_Study material_
________________________
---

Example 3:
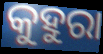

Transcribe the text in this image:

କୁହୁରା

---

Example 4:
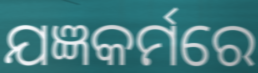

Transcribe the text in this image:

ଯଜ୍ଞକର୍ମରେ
________________________
_Required work_
Your copy should restate every record word for word and contain no pictures.

_Solution to this task_
---

Example 3:

Transcribe the text in this image:

କୁହୁରା

---

Example 4:

Transcribe the text in this image:

ଯଜ୍ଞକର୍ମରେ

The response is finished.